At the heart of symbolism

Trelleborg, the Viking fortress


The circular fortress

Map of DenmarkThe Viking fortresses were defensive places where Norse men could prepare their explorations, raids and commercial expeditions and withdraw to afterwards.

Situated near the west coast of the Danish island of Sealand (Sjælland), the Trelleborg fortress is a ring fortress among others in the country. Let us mention, for instance, Aggersborg by the Limfjord in the north of Jutland (Jylland), Fyrkat in Jutland as well and Nonnebakken in Funen (Fyn). All of them are located in river valleys and close to the coast. This proximity is obviously linked to a society focused on shipping.
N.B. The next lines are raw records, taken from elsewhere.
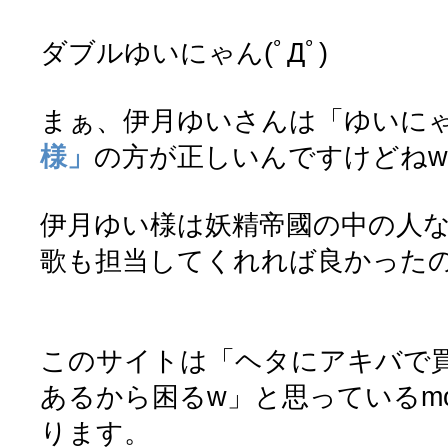
ダブルゆいにゃん(ﾟДﾟ)
まぁ、伊月ゆいさんは「ゆいに
様」
の方が正しいんですけどねw
伊月ゆい様は妖精帝國の中の人
歌も担当してくれれば良かった
このサイトは「ヘタにアキバで
あるから困るw」と思っているmo
ります。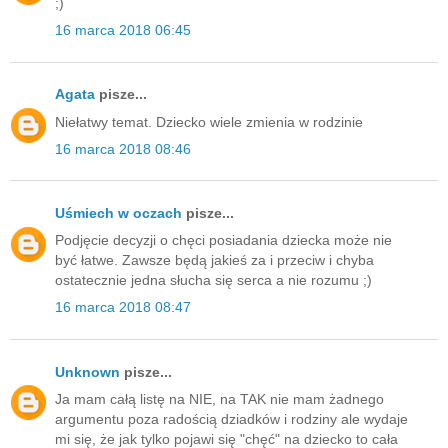
;)
16 marca 2018 06:45
Agata
pisze...
Niełatwy temat. Dziecko wiele zmienia w rodzinie
16 marca 2018 08:46
Uśmiech w oczach
pisze...
Podjęcie decyzji o chęci posiadania dziecka może nie
być łatwe. Zawsze będą jakieś za i przeciw i chyba
ostatecznie jedna słucha się serca a nie rozumu ;)
16 marca 2018 08:47
Unknown
pisze...
Ja mam całą listę na NIE, na TAK nie mam żadnego
argumentu poza radością dziadków i rodziny ale wydaje
mi się, że jak tylko pojawi się "chęć" na dziecko to cała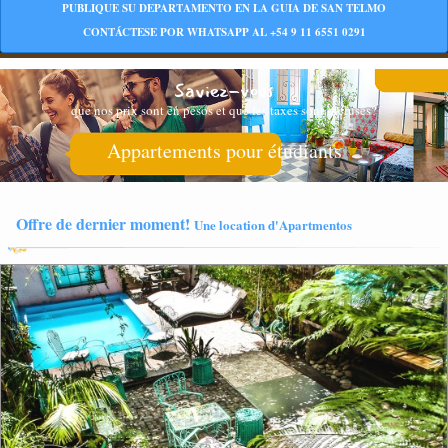
PUBLIQUE SU DEPARTAMENTO EN LA GUIA DE SAN TELMO
CONTÁCTESE POR WHATSAPP AL +54 9 11 6551 0291
Saviez-vous
que nos prix sont en pesos et que les taxes sont incluses?
Appartements pour étudiants
Offre de dernier moment!
Une location d'Apartmentos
Architecture of Viking's fortresses

The architecture of all fortresses followed a very similar symmetrical plan. They consisted of a circular rampart which was divided into four quarters by two perpendicular streets crossing at the centre and leading to four gates. In each quarter stood one or several blocks of four houses arranged in a square. Each house could easily accommodate 75 people, that is to say 1200 at least.

The four gates faced the four compass points. As Vikings used to navigate according to the run of the sun or stars, particularly the North Star, it was easy for them to find the geographical compass point directions. They had only to project the direction of either the midday sun or the North Star on the horizon.

The strong similarity between all the fortress plans lets us suspect the existence of common points beyond their defensive purpose alone. That can only be due to the strict layout and orientation of the fortresses.

The construction of Trelleborg dates back to the period 980-1000 of our era. The fortress is situated on a peninsula that juts into a wetland area between two streams. The streams unite into a river which empties into the Great Belt strait (Store Bælt). The fortress was also connected to the Great Belt by a lake that has since disappeared.

Aerial view of Trelleborg

Trelleborg is unique with its outer extension which contained fifteen houses protected by another rampart shaped as an arc. They could have housed 1000 people.

As the largest fortress known in Denmark, Trelleborg brings some of the most significant aspects of the Norse tradition together.